UNAIDS: Understanding HIV through phylogenetic research

Phylogenetic research—the analysis of molecular sequencing data to study evolutionary relationships among groups and organisms—needs to be scaled up to end the AIDS epidemic, according to the participants at a symposium held on 4 June at the New York Academy of Sciences called HIV 2015: Using Phylogenetics to Enhance the HIV Response.

Speaking at the symposium, UNAIDS Deputy Executive Director Luiz Loures said that an evidence-driven, focused and rights-based approach is needed to Fast-Track the HIV response in the next five years and end the AIDS epidemic by 2030. “Science has been the major component of the progress we have made so far. Advancing phylogenetics will help us sharpen our focus on the most vulnerable groups, their locations and the progression of the HIV virus,” said Mr Loures.

Molecular genetics and biodata will provide high-quality information on the diversity of HIV strains among people living with HIV and their evolution and on the dynamics of HIV transmission. “A molecular clock study enables us to identify important characteristics of people transmitting HIV and understand how to reduce high incidence among vulnerable groups, for example young women in Africa,” said Tulio De Oliveira from the Africa Centre and the University of KwaZulu-Natal in Durban, South Africa. “Recent advances in phylogenetic methods and molecular evolution show that data that combine genetic, spatial, immunological and social information can transform our understanding of epidemic dynamics.”

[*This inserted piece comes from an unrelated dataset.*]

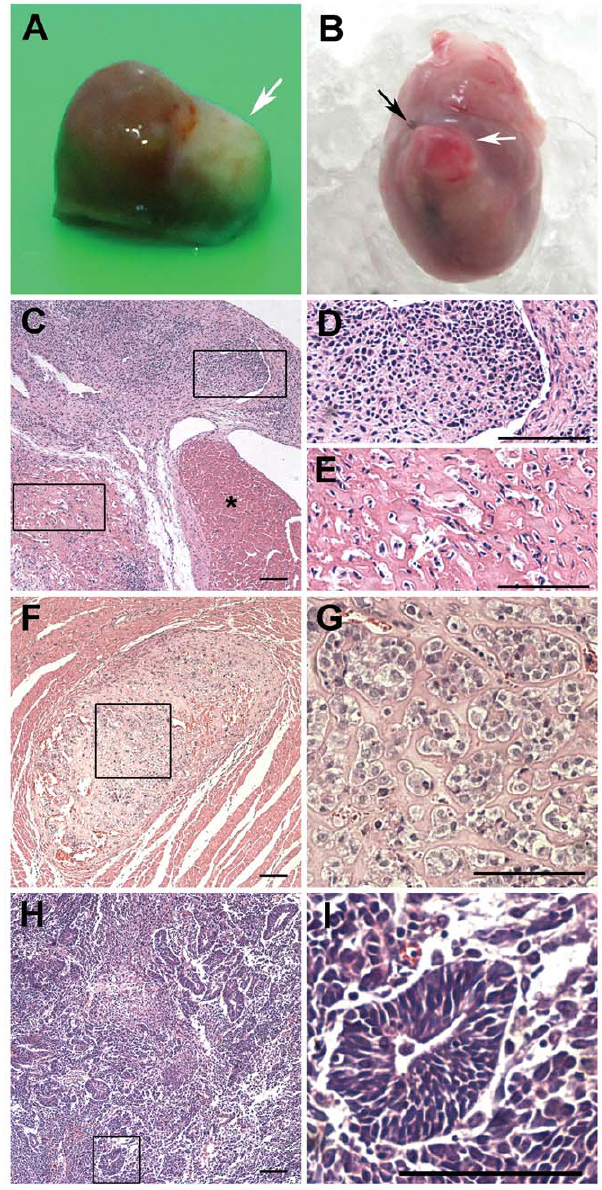
Figure 2. Transplantation of undifferentiated rat iPSCs causes tumorigenesis. A and B, Gross pathological evaluation revealed visible tumors (white arrows) extending from the left ventricular wall of the heart harvested 2 (A) or 6 (B) weeks after transplantation. The ligature site is indicated (black arrow) . C - I, Representative series of hematoxylin-eosin-stained sections from harvested tumors. C, Heart section from a myocardial infracted (MI) rat sacrificed 2 weeks after cell transplantation showed an undifferentiated cell graft, magnified in D , and osteogenic structures (mesoderm), magnified in E , in addition to normal cardiac tissue (*) . F, A clear-edged cartilaginous structure (mesoderm) within the cardiac tissue from an intact rat sacrificed 4 weeks after cell transplantation. G, High magnification of the inset in F. H, Neural rosettes (ectoderm) in a thoracic cavity tumor of an MI rat sacrificed 4 weeks after cell transplantation. A boxed rosette is magnified in I . Scale bars: 100 m m.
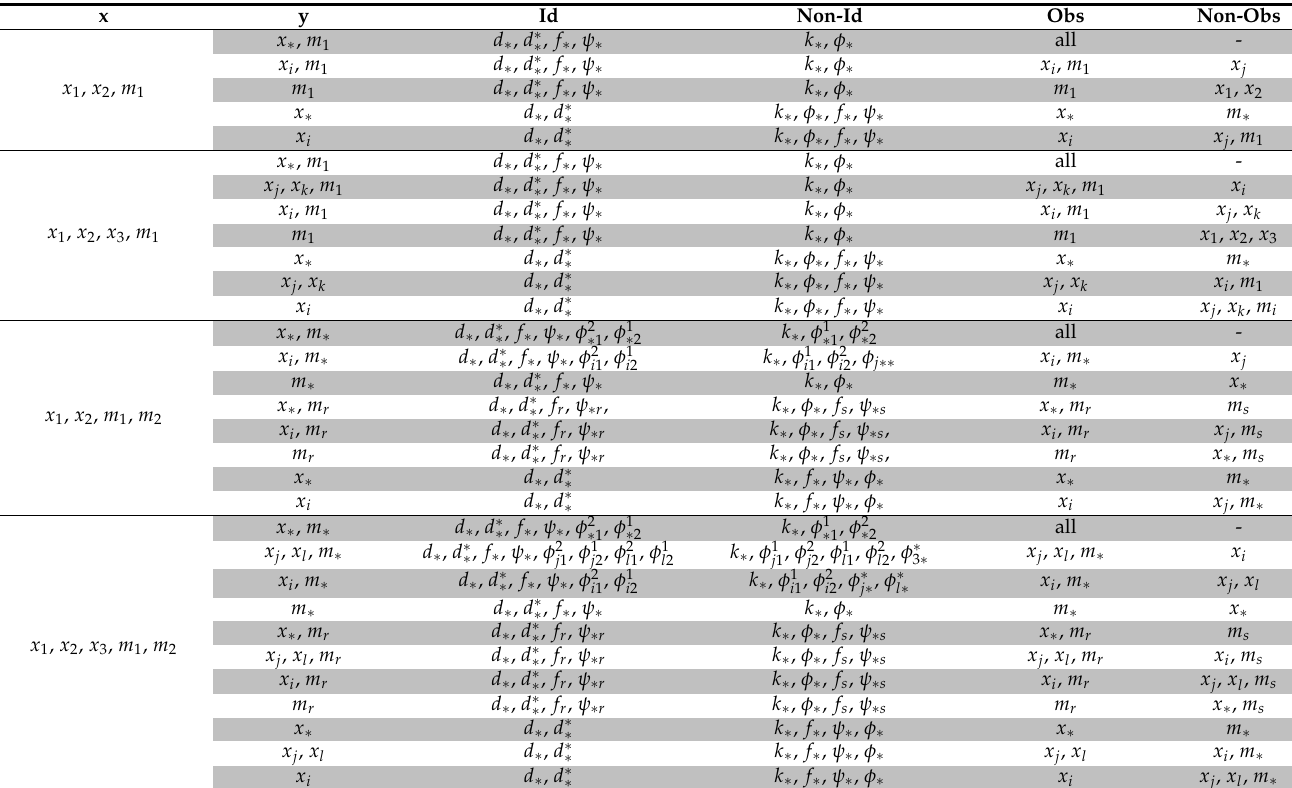
Table 3. QSMI. Results for the quadratic species–metabolite interaction models.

In the past few years, scientists have been closely researching the effectiveness of available antiretroviral medicines and the implications of drug resistance to tailor treatment programmes for specific populations. A phylogenetic study on HIV transmission and drug resistance in 27 areas representing 72% of new diagnosis in the United States of America, among many other findings, showed that 18.9% of men who have sex with men living with HIV transmitted drug resistance mutations between 2010 and 2012. The study also showed higher transmission rates among African-American men who have sex with men and young men who have sex with men. “There is a great opportunity to incorporate phylogenetics and molecular epidemiology into HIV prevention and treatment programmes to improve sustainability,” said Alexa Oster, Lead, Molecular HIV Surveillance at the Division of HIV/AIDS Prevention, Centres for Disease Control and Prevention.

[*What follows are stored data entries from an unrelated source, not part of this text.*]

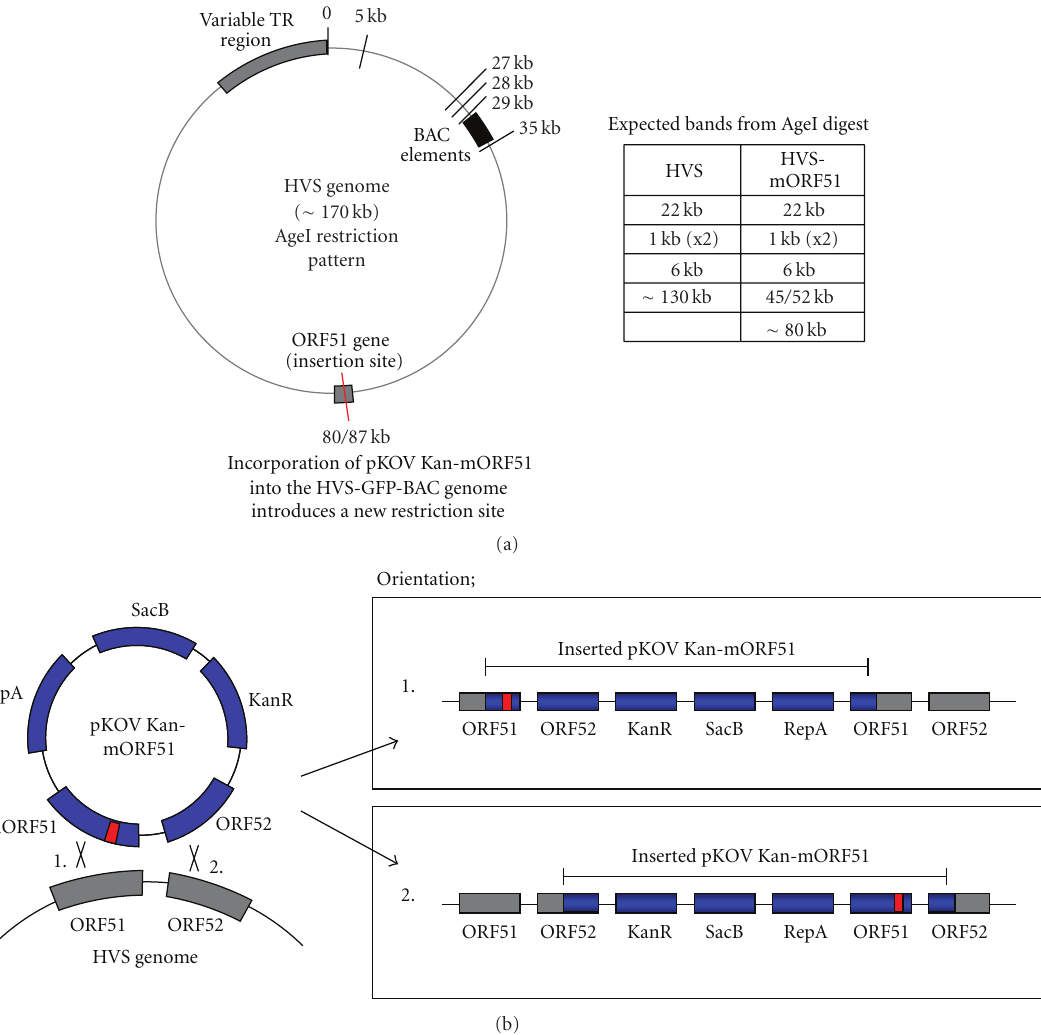
Figure 3: Possible orientations of pKOV Kan mORF51 cointegrants as seen by AgeI digest. (a) AgeI restriction map of the HVS genome. The restriction site marked in red is introduced when homologous recombination occurs between the pKOV Kan mORF51 plasmid and the complementary sequence in the viral genome. This introduced restriction site can then be used for identification of cointegrants. (b) Possible orientations of cointegrants. Depending on which homology region the reaction occurs (either 5 (cid:4) or 3 (cid:4) to the mutated ORF51 gene in pKOV Kan mORF51), cointegrants can be in one of two orientations. The mutated region containing the introduced AgeI site is shown in red. The pKOV Kan-mORF51 DNA is shown in blue, and the HVS DNA is shown in grey. The two orientations of cointegrant can be detected upon AgeI digestion analysis due to a 7kb di ff erence in the size of the ∼ 50 kb fragment (see table). The larger ∼ 80 kb fragment contains the terminal repeat (TR) region of the genome so is not suitable to detect this small di ff erence as the number of TRs is not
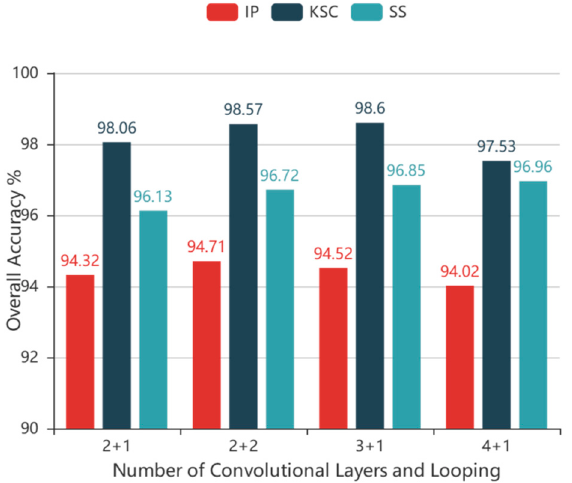
Figure 6. The overall accuracy of the AUSSC with different numbers of convolutional layers and loops in each block. The 𝑎 + 𝑏 notation on the x -axis denotes the AUSSC with 𝑎 convolutional layers and 𝑏 looping iterations in stage 2 of each block. IP: Indiana Pines data set; KSC: Kennedy Space Center data set; SS: Salinas Scene data set.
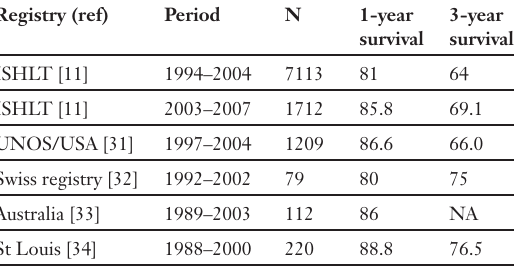
ISHLT = International Society for Heart and Lung Transplantation UNOS = United Network for Organ Sharing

However, the participants agreed that the significant challenges around genetics and HIV research among key populations, including ethics and human rights issues, will need to be addressed to fully benefit from the potential of phylogenetics.

The annual symposiums convened by the New York Academy of Sciences and UNAIDS bring together scientists, activists, human rights defenders and policy-makers to discuss emerging advances in science relevant to accelerating the HIV response.